- **Dataset records**:
———

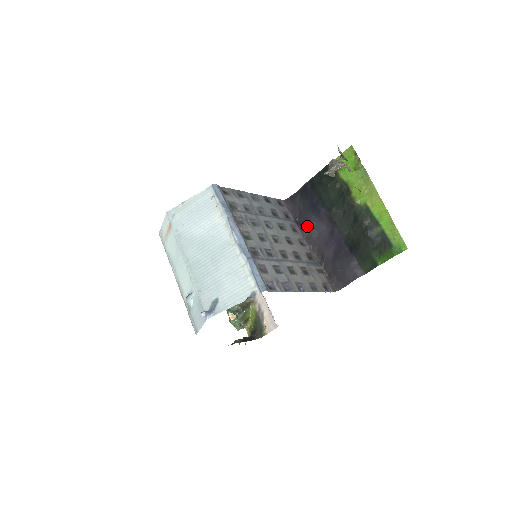
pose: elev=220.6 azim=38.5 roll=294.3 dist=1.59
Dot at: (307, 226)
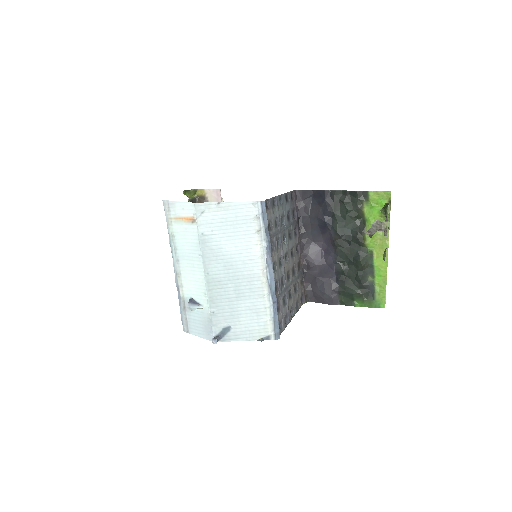
Dot at: (306, 230)
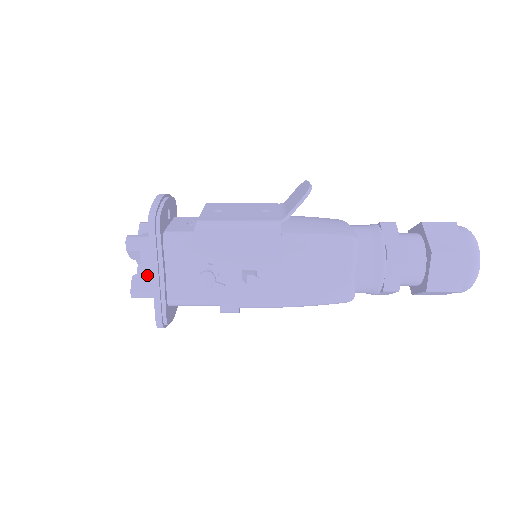
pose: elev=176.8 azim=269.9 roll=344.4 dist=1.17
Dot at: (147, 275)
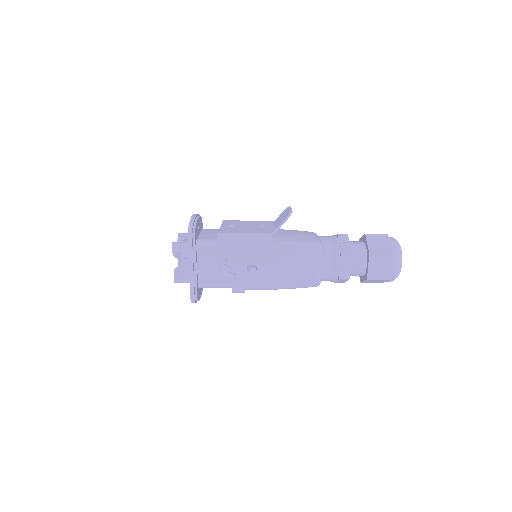
Dot at: (185, 268)
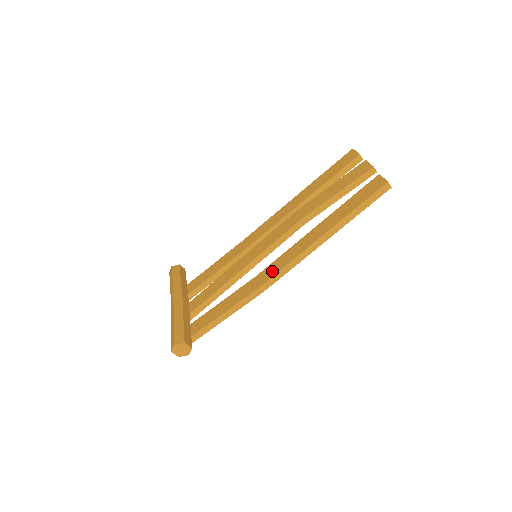
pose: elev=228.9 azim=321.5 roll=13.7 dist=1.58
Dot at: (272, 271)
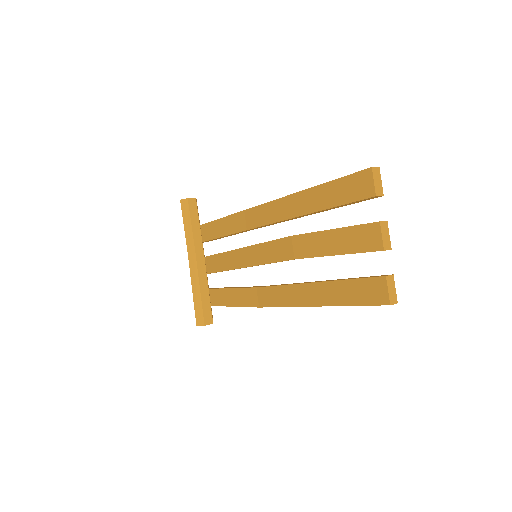
Dot at: (269, 300)
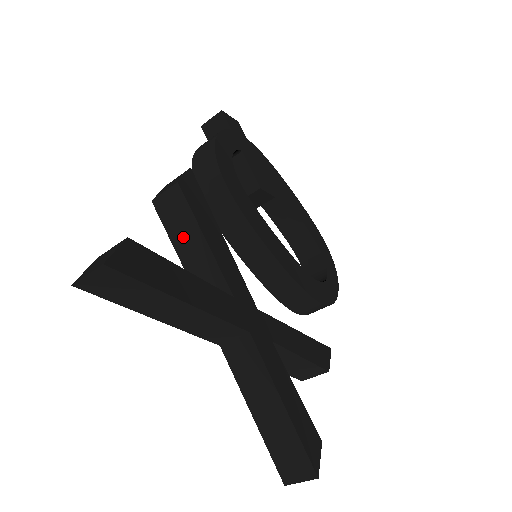
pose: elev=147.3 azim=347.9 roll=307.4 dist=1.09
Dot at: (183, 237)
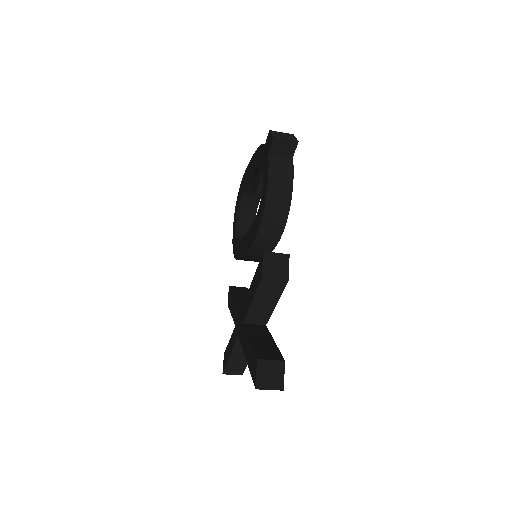
Dot at: (264, 299)
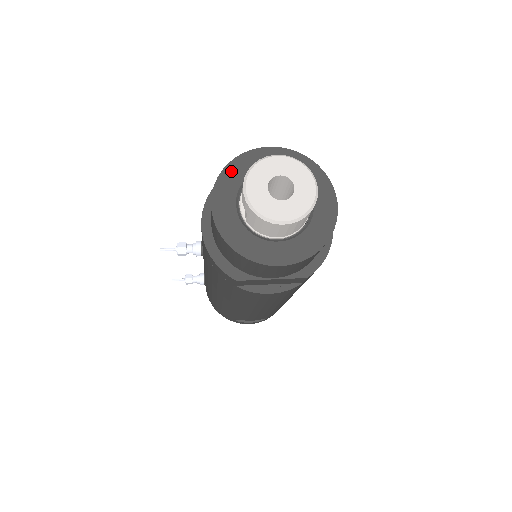
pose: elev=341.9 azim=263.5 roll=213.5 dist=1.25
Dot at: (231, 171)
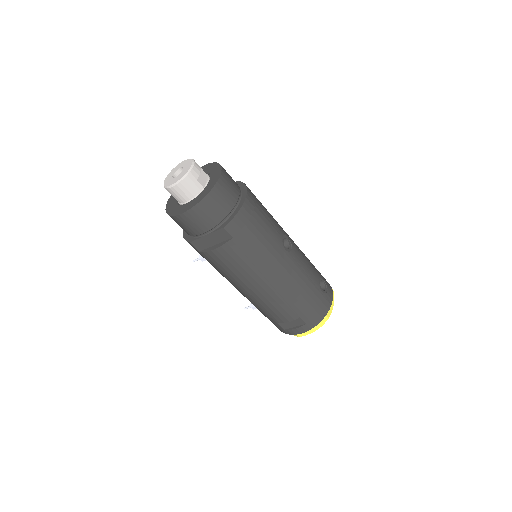
Dot at: occluded
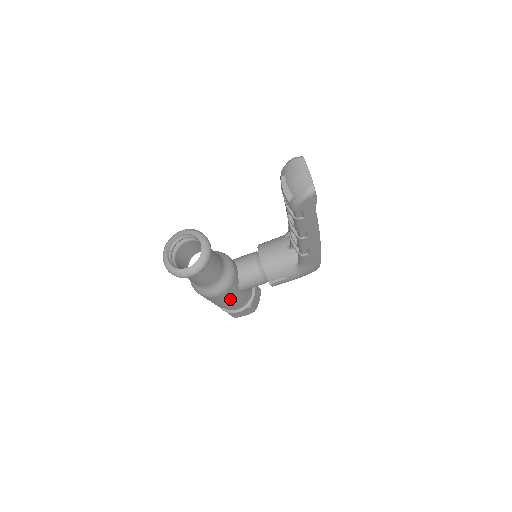
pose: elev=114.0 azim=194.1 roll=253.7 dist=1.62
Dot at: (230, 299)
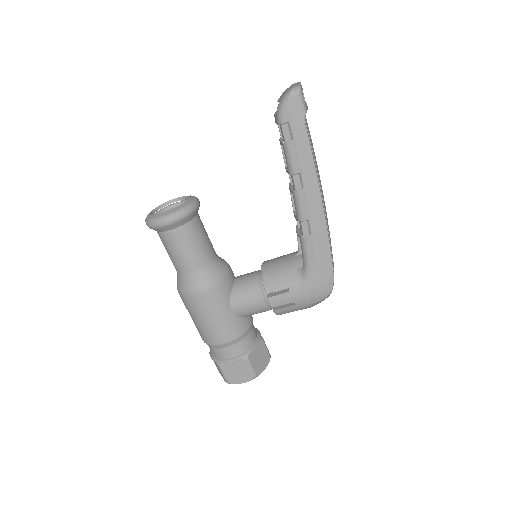
Dot at: (216, 315)
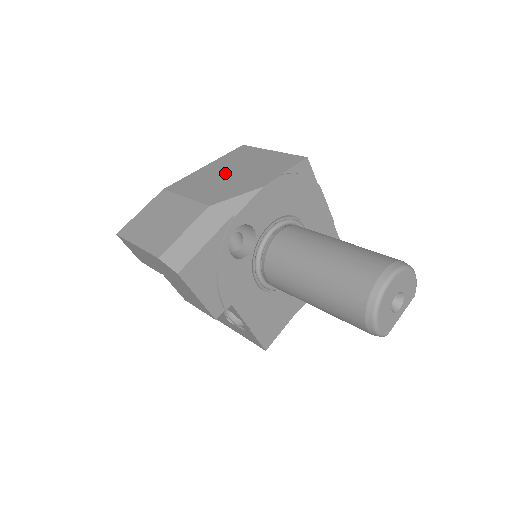
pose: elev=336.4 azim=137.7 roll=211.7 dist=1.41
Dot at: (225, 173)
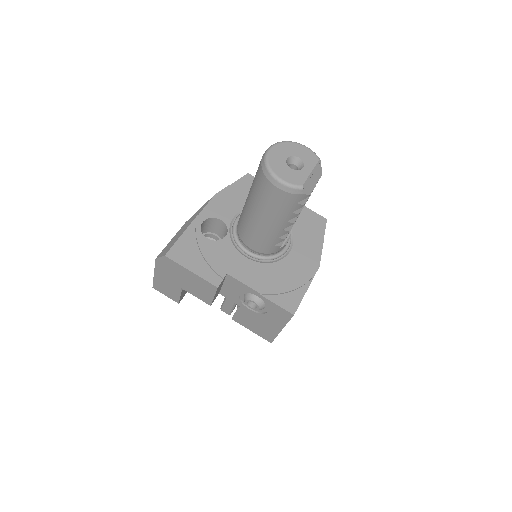
Dot at: occluded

———

- **TASK DESCRIPTION**: Lay out every line of the material above as a Markdown table with the columns "Row" and "Line", skipping blank lines and leaving out the pictures.

- **EXERCISE ANSWER**:
| Row | Line |
|---|---|
| 1 | pose: elev=220.6 azim=38.5 roll=294.3 dist=1.59 |
| 2 | Dot at: (307, 226) |
| 3 | Dot at: (306, 230) |
| 4 | pose: elev=176.8 azim=269.9 roll=344.4 dist=1.17 |
| 5 | Dot at: (147, 275) |
| 6 | Dot at: (185, 268) |
| 7 | pose: elev=228.9 azim=321.5 roll=13.7 dist=1.58 |
| 8 | Dot at: (272, 271) |
| 9 | Dot at: (269, 300) |
| 10 | pose: elev=147.3 azim=347.9 roll=307.4 dist=1.09 |
| 11 | Dot at: (183, 237) |
| 12 | Dot at: (264, 299) |
| 13 | pose: elev=341.9 azim=263.5 roll=213.5 dist=1.25 |
| 14 | Dot at: (231, 171) |
| 15 | Dot at: occluded |
| 16 | pose: elev=114.0 azim=194.1 roll=253.7 dist=1.62 |
| 17 | Dot at: (230, 299) |
| 18 | Dot at: (216, 315) |
| 19 | pose: elev=336.4 azim=137.7 roll=211.7 dist=1.41 |
| 20 | Dot at: (225, 173) |
| 21 | Dot at: occluded |